The premonition had not been for her but for me. I was a man on the run, on the run from myself, my selfish proclivities and my past which was fast catching up with me. I wanted so badly to detach myself from these but I didn’t know how. I was a prisoner of selves, a captive of my own identity living in a prison of my own creation.
I had always been curious and experimental, still am, and my curiosity had mostly led me into ‘understanding the dark side of humanity’ which had always fascinated me. It had led me to drugs among other things and now to dating a married woman. I felt trapped in a relationship I could not get myself out of and I did not understand why.

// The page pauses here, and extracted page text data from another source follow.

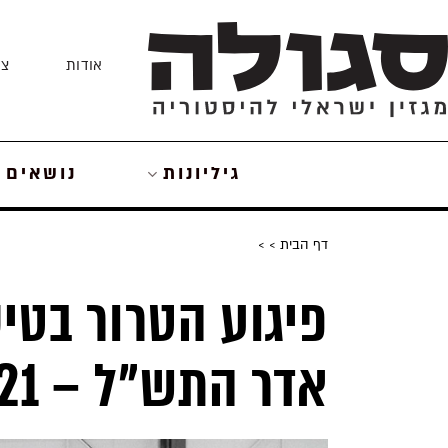
Skip
to
אודות
צו
content
גיליונות
נושאים
דף הבית
>
>
אדר התש”ל – 21 בפברואר 1970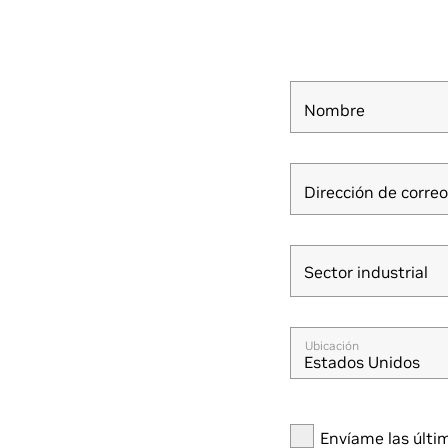
Nombre
Dirección de correo
Sector industrial
Sector industrial
Ubicación
Estados Unidos
Envíame las últi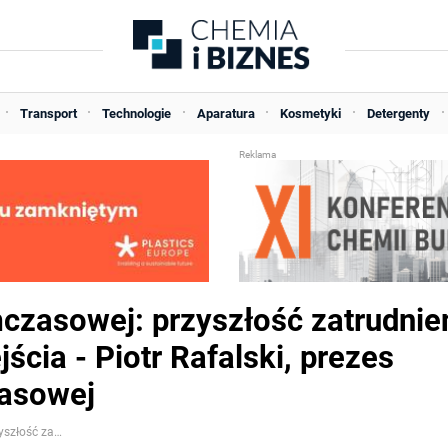
Transport
Technologie
Aparatura
Kosmetyki
Detergenty
czasowej: przyszłość zatrudnie
ia - Piotr Rafalski, prezes
zasowej
Wyzwania na rynku pracy tymczasowej: przyszłość zatrudnienia wymaga innowacyjnego podejścia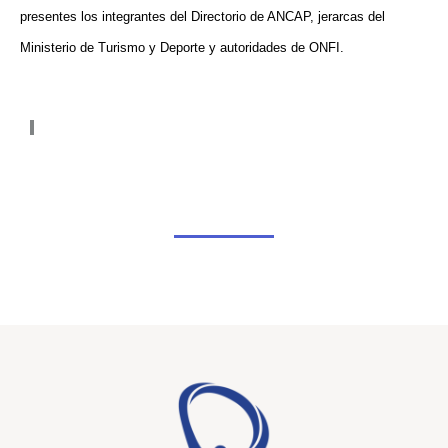
presentes los integrantes del Directorio de ANCAP, jerarcas del
Ministerio de Turismo y Deporte y autoridades de ONFI.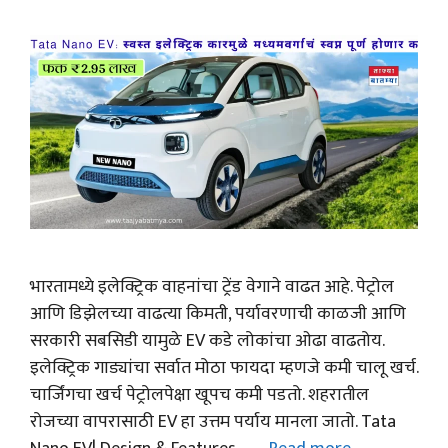
भारतामध्ये इलेक्ट्रिक वाहनांचा ट्रेंड वेगाने वाढत आहे. पेट्रोल
आणि डिझेलच्या वाढत्या किमती, पर्यावरणाची काळजी आणि
सरकारी सबसिडी यामुळे EV कडे लोकांचा ओढा वाढतोय.
इलेक्ट्रिक गाड्यांचा सर्वात मोठा फायदा म्हणजे कमी चालू खर्च.
चार्जिंगचा खर्च पेट्रोलपेक्षा खूपच कमी पडतो. शहरातील
रोजच्या वापरासाठी EV हा उत्तम पर्याय मानला जातो. Tata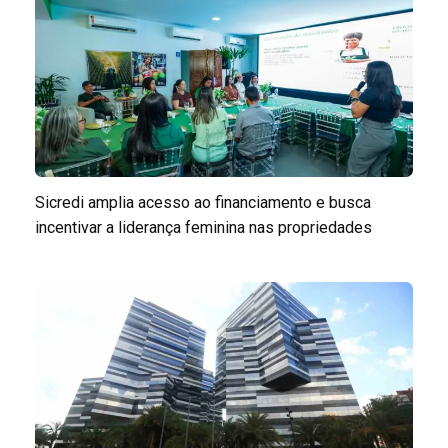
Sicredi amplia acesso ao financiamento e busca
incentivar a liderança feminina nas propriedades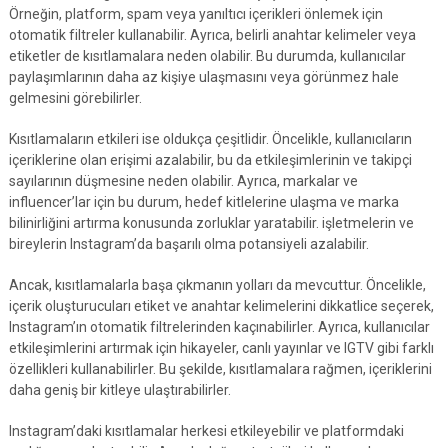
Örneğin, platform, spam veya yanıltıcı içerikleri önlemek için
otomatik filtreler kullanabilir. Ayrıca, belirli anahtar kelimeler veya
etiketler de kısıtlamalara neden olabilir. Bu durumda, kullanıcılar
paylaşımlarının daha az kişiye ulaşmasını veya görünmez hale
gelmesini görebilirler.
Kısıtlamaların etkileri ise oldukça çeşitlidir. Öncelikle, kullanıcıların
içeriklerine olan erişimi azalabilir, bu da etkileşimlerinin ve takipçi
sayılarının düşmesine neden olabilir. Ayrıca, markalar ve
influencer’lar için bu durum, hedef kitlelerine ulaşma ve marka
bilinirliğini artırma konusunda zorluklar yaratabilir. işletmelerin ve
bireylerin Instagram’da başarılı olma potansiyeli azalabilir.
Ancak, kısıtlamalarla başa çıkmanın yolları da mevcuttur. Öncelikle,
içerik oluşturucuları etiket ve anahtar kelimelerini dikkatlice seçerek,
Instagram’ın otomatik filtrelerinden kaçınabilirler. Ayrıca, kullanıcılar
etkileşimlerini artırmak için hikayeler, canlı yayınlar ve IGTV gibi farklı
özellikleri kullanabilirler. Bu şekilde, kısıtlamalara rağmen, içeriklerini
daha geniş bir kitleye ulaştırabilirler.
Instagram’daki kısıtlamalar herkesi etkileyebilir ve platformdaki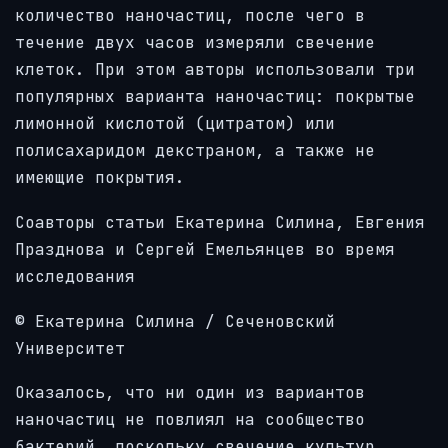
количество наночастиц, после чего в
течение двух часов измеряли свечение
клеток. При этом авторы использовали три
популярных варианта наночастиц: покрытые
лимонной кислотой (цитратом) или
полисахаридом декстраном, а также не
имеющие покрытия.
Соавторы статьи Екатерина Силина, Евгения
Празднова и Сергей Емельянцев во время
исследования
© Екатерина Силина / Сеченовский
Университет
Оказалось, что ни один из вариантов
наночастиц не повлиял на сообщество
бактерий, поскольку свечение культур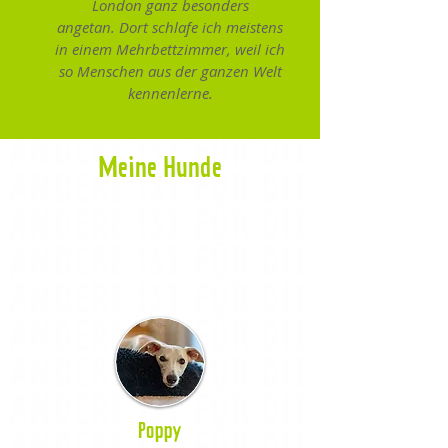
London ganz besonders
angetan. Dort schlafe ich meistens
in einem Mehrbettzimmer, weil ich
so Menschen aus der ganzen Welt
kennenlerne.
Meine Hunde
Poppy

The fear of being busted and the excitement of seeing her clandestinely produced a rush of adrenaline I had never felt before. One I could not compare or get elsewhere.
I went back to bed and lay there facing up in a trance like state watching the ceiling like I was praying. But would prayers even help, I mean, I had just slept with another man’s wife, broken one of Big Guy’s commandment. Would the Angels in heaven even care to listen to an adulterer’s prayer? I did not feel comfortable going in the presence of the Lord, not with all this baggage of sins.

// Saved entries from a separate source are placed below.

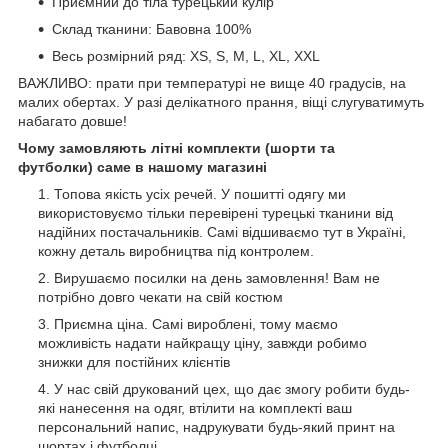
Приємний до тіла турецький кулір
Склад тканини: Бавовна 100%
Весь розмірний ряд: XS, S, M, L, XL, XXL
ВАЖЛИВО: прати при температурі не вище 40 градусів, на
малих обертах. У разі делікатного прання, віщі слугуватимуть
набагато довше!
Чому замовляють літні комплекти (шорти та
футболки) саме в нашому магазині
Топова якість усіх речей. У пошитті одягу ми
використовуємо тільки перевірені турецькі тканини від
надійних постачальників. Самі відшиваємо тут в Україні,
кожну деталь виробництва під контролем.
Вирушаємо посилки на день замовлення! Вам не
потрібно довго чекати на свій костюм
Приємна ціна. Самі вироблені, тому маємо
можливість надати найкращу ціну, завжди робимо
знижки для постійних клієнтів
У нас свій друкований цех, що дає змогу робити будь-
які нанесення на одяг, втілити на комплекті ваш
персональний напис, надрукувати будь-який принт на
шортах і футболці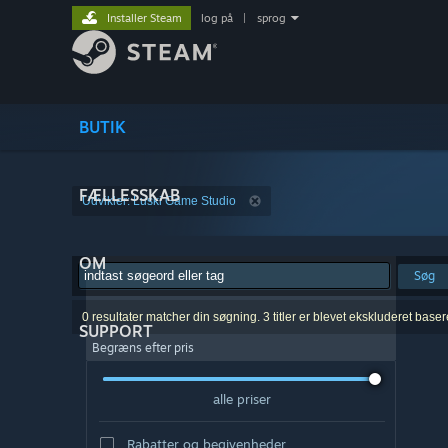
Installer Steam
log på
|
sprog
BUTIK
FÆLLESSKAB
Udvikler: Luski Game Studio
OM
Søg
0 resultater matcher din søgning. 3 titler er blevet ekskluderet base
SUPPORT
Begræns efter pris
alle priser
Rabatter og begivenheder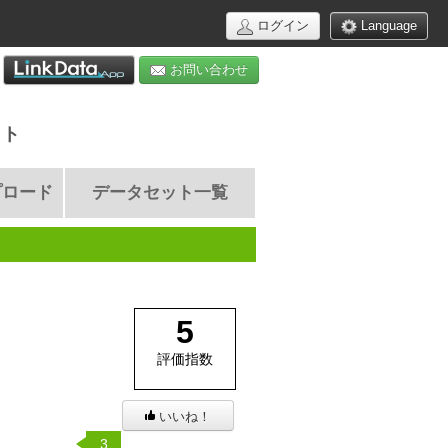
ログイン
Language
お問い合わせ
イト
プロード
データセット一覧
5
評価指数
いいね！
3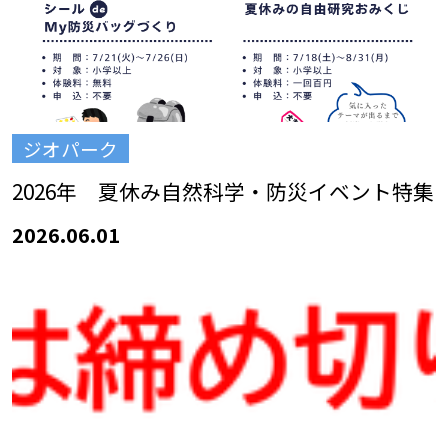
ジオパーク
2026年 夏休み自然科学・防災イベント特集
2026.06.01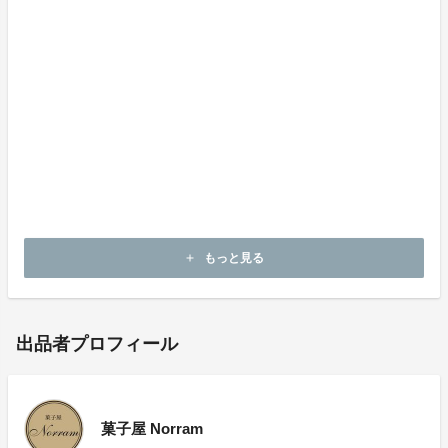
お召し上がり方：冷蔵庫で3時間ほど解凍してからお召
し上がりください
※解凍後は冷蔵庫にて保存し、7日以内を目安にお早め
にお召し上がりください
《ピーナッツキャラメルバターサンド、スイートポテト
共通》
製造者：菓子屋Norram 千葉県茂原市法目57−2 御
須 郁代
配送方法：冷凍便
もっと見る
add
出品者プロフィール
菓子屋 Norram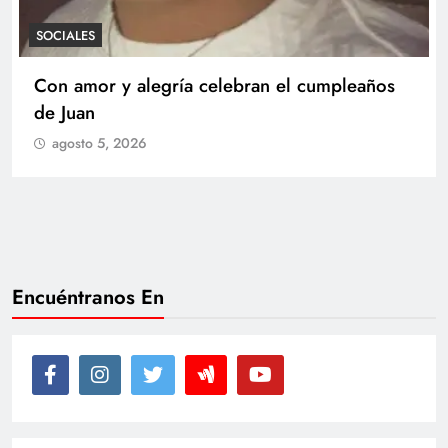
SOCIALES
Teniente de Fragata de la Reserva Glenda
Beatriz Arboleda Casas recibió Medalla
Militar al Mérito y fue llamada a curso de
ascenso
agosto 5, 2026
Encuéntranos En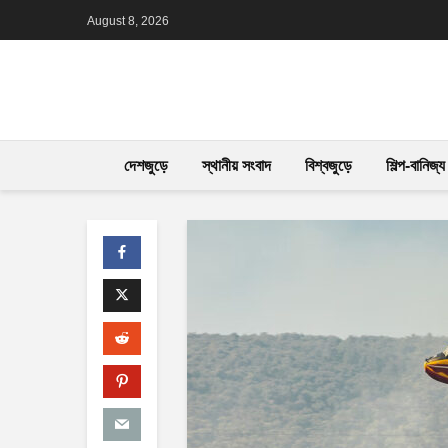
August 8, 2026
দেশজুড়ে
স্থানীয় সংবাদ
বিশ্বজুড়ে
শিল্প-বানিজ্য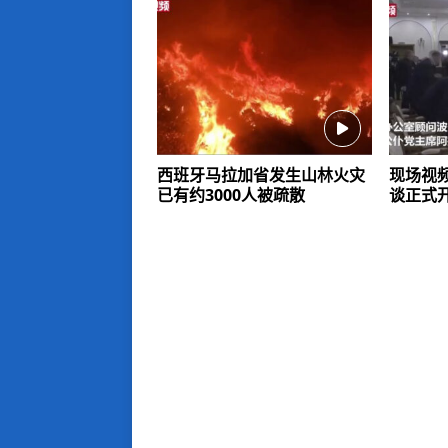
西班牙马拉加省发生山林火灾
现场视
已有约3000人被疏散
谈正式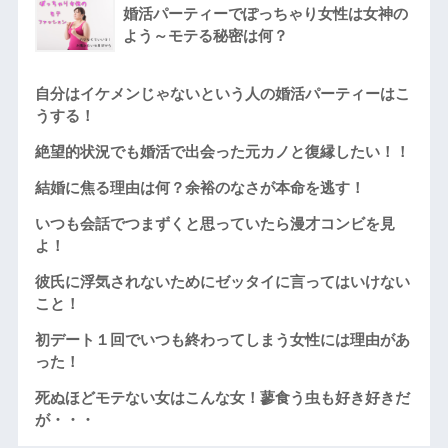
婚活パーティーでぽっちゃり女性は女神の
よう～モテる秘密は何？
自分はイケメンじゃないという人の婚活パーティーはこ
うする！
絶望的状況でも婚活で出会った元カノと復縁したい！！
結婚に焦る理由は何？余裕のなさが本命を逃す！
いつも会話でつまずくと思っていたら漫才コンビを見
よ！
彼氏に浮気されないためにゼッタイに言ってはいけない
こと！
初デート１回でいつも終わってしまう女性には理由があ
った！
死ぬほどモテない女はこんな女！蓼食う虫も好き好きだ
が・・・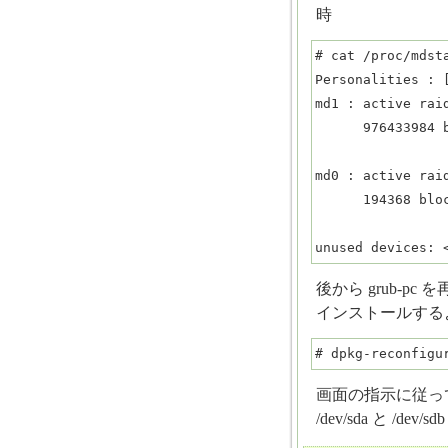
時
# cat /proc/mdsta
Personalities : [
md1 : active raid
      976433984 blocks super 1.2 [2/2] [UU]

md0 : active raid
      194368 blocks super 1.2 [2/2] [UU]

unused devices: 
後から grub-pc
インストールする
# dpkg-reconfigu
画面の指示に従っ
/dev/sda と /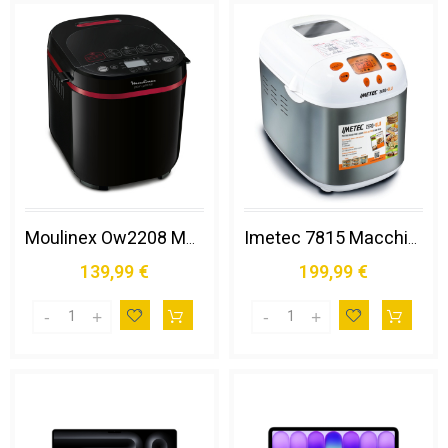
Moulinex Ow2208 Macchina del Pane Pain Plaisir
Imetec 7815 Macchina per Il Pane 920 W Argento, Bianco
139,99 €
199,99 €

I picked up the wine bottle, studying it but not looking for anything in particular. It occurred to me that I did not know what brand it was. I checked, it was a Redwood Greek Chardonnay. She had bought it for me on one of our many sexual escapades. While to her it was just a bottle of wine, to me it was a symbol of a better tomorrow. It elicited memories of old, and got me reminiscing on the old times in campus when I was used to illicit liquor, when anything that would knock you off your senses was a downright go. But now things were different. She had infected me with a taste for the finer things in life and I did not want to go back to Egypt.
I felt no remorse whatsoever, which made me wonder if that, made me a good person or a bad person. I thought about the husband whose physique did not quite scream healthy. His body was the kind that would never get flu because it was harboring other serious rich people diseases such as high blood pressure and diabetes and the likes and the flu would simply have no place. I was sure it affected his bedroom capabilities and that was probably why the wife decided to go out.

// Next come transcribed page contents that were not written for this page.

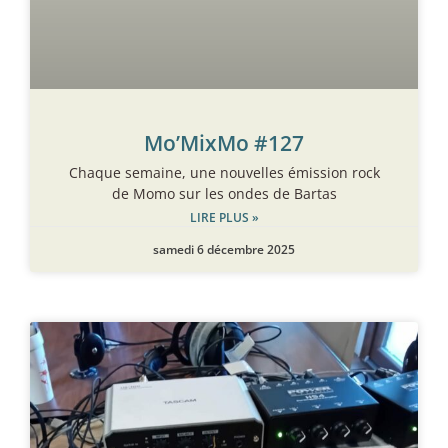
Mo’MixMo #127
Chaque semaine, une nouvelles émission rock
de Momo sur les ondes de Bartas
LIRE PLUS »
samedi 6 décembre 2025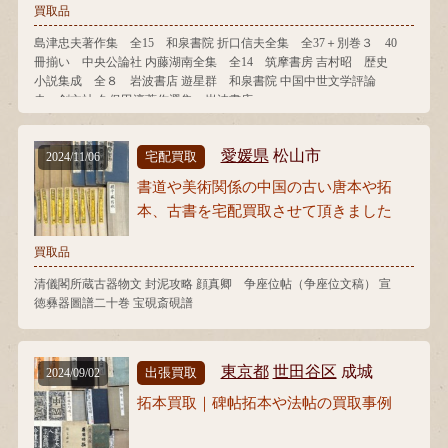
買取品
島津忠夫著作集 全15 和泉書院 折口信夫全集 全37＋別巻３ 40
冊揃い 中央公論社 内藤湖南全集 全14 筑摩書房 吉村昭 歴史
小説集成 全８ 岩波書店 遊星群 和泉書院 中国中世文学評論
史 創文社 久保田淳著作選集 岩波書店
愛媛県
松山市
宅配買取
2024/11/06
書道や美術関係の中国の古い唐本や拓
本、古書を宅配買取させて頂きました
買取品
清儀閣所蔵古器物文 封泥攻略 顔真卿 争座位帖（争座位文稿） 宣
徳彝器圖譜二十巻 宝硯斎硯譜
東京都
世田谷区
成城
出張買取
2024/09/02
拓本買取｜碑帖拓本や法帖の買取事例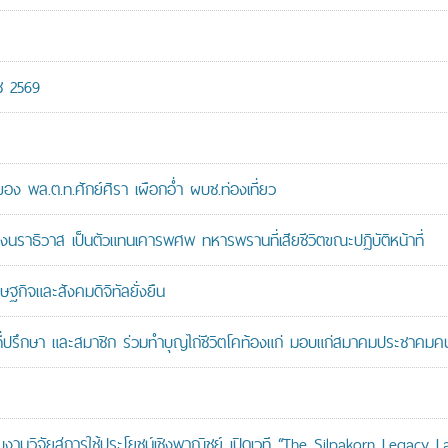
ช 2569
 พล.ต.ท.ศักย์ศิรา เผือกอ่ำ ผบช.ท่องเที่ยว
ราธิวาส เป็นตัวแทนเคารพศพ ทหารพรานที่เสียชีวิตขณะปฏิบัติหน้าที่
ษฐกิจและสังคมดิจิทัลยั่งยืน
ที่ปรึกษา และสมาชิก ร่วมทำบุญไถ่ชีวิตโคท้องแก่ มอบแก่สมาคมประชาค
านวิจัยสู่การใช้ประโยชน์เชิงพาณิชย์ เปิดเวที “The Silpakorn Legacy L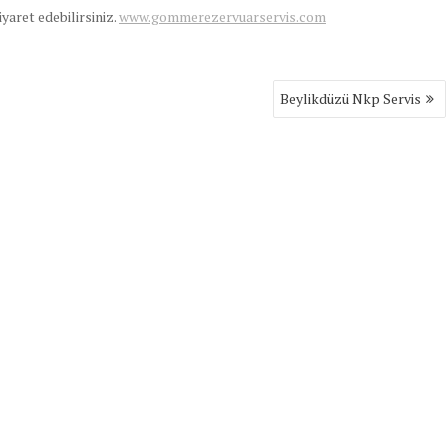
ziyaret edebilirsiniz.
www.gommerezervuarservis.com
Beylikdüzü Nkp Servis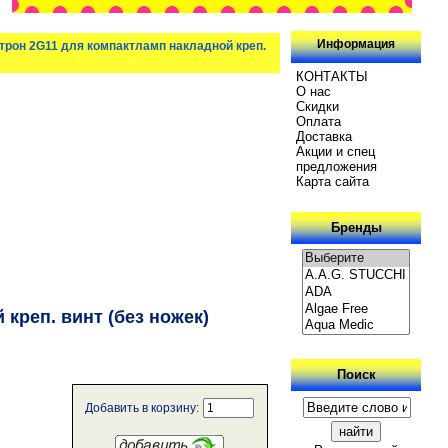
Информация
атрон 2G11 для компактламп накладной креп.
КОНТАКТЫ
О нас
Скидки
Oплатa
Доставка
Акции и спец
предложения
Карта сайта
Бренды
креп. винт (без ножек)
Поиск
Добавить в корзину: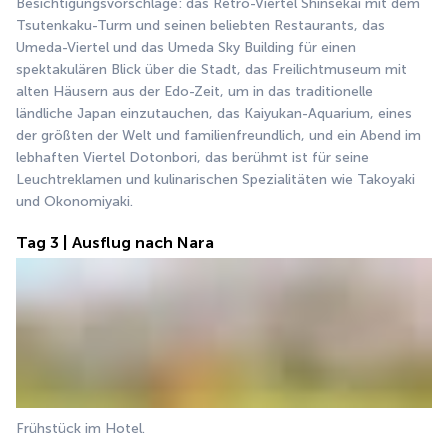
Besichtigungsvorschläge: das Retro-Viertel Shinsekai mit dem 
Tsutenkaku-Turm und seinen beliebten Restaurants, das 
Umeda-Viertel und das Umeda Sky Building für einen 
spektakulären Blick über die Stadt, das Freilichtmuseum mit 
alten Häusern aus der Edo-Zeit, um in das traditionelle 
ländliche Japan einzutauchen, das Kaiyukan-Aquarium, eines 
der größten der Welt und familienfreundlich, und ein Abend im 
lebhaften Viertel Dotonbori, das berühmt ist für seine 
Leuchtreklamen und kulinarischen Spezialitäten wie Takoyaki 
und Okonomiyaki.
Tag 3 | Ausflug nach Nara
Frühstück im Hotel.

His wife getting banged was his fault.
I wished I could call her, but it was forbidden. Her husband might answer as he had once before when I had tried, and too many ‘sorry I got the number wrong’ would raise the suspicions of the dimmest of men, which he reputedly wasn’t.
Was she already home? How had she saved me in her phone? Or is she somewhere seeing her other side kicks? While all these crossed my mind, to say that I cared or that they bothered me would be a lie. I had spent so long experimenting that I had finally become the experiment.
Her perfume perforated the room that I could not smell anything else but her which did little for my attempts to get her off my mind. I wanted to end it, detoxify myself from her toxic charm but how would I break it to her that I didn’t want her no more? How would I refuse the pleasure of banging such a beauty without the shenanigans of having to take her out for dates?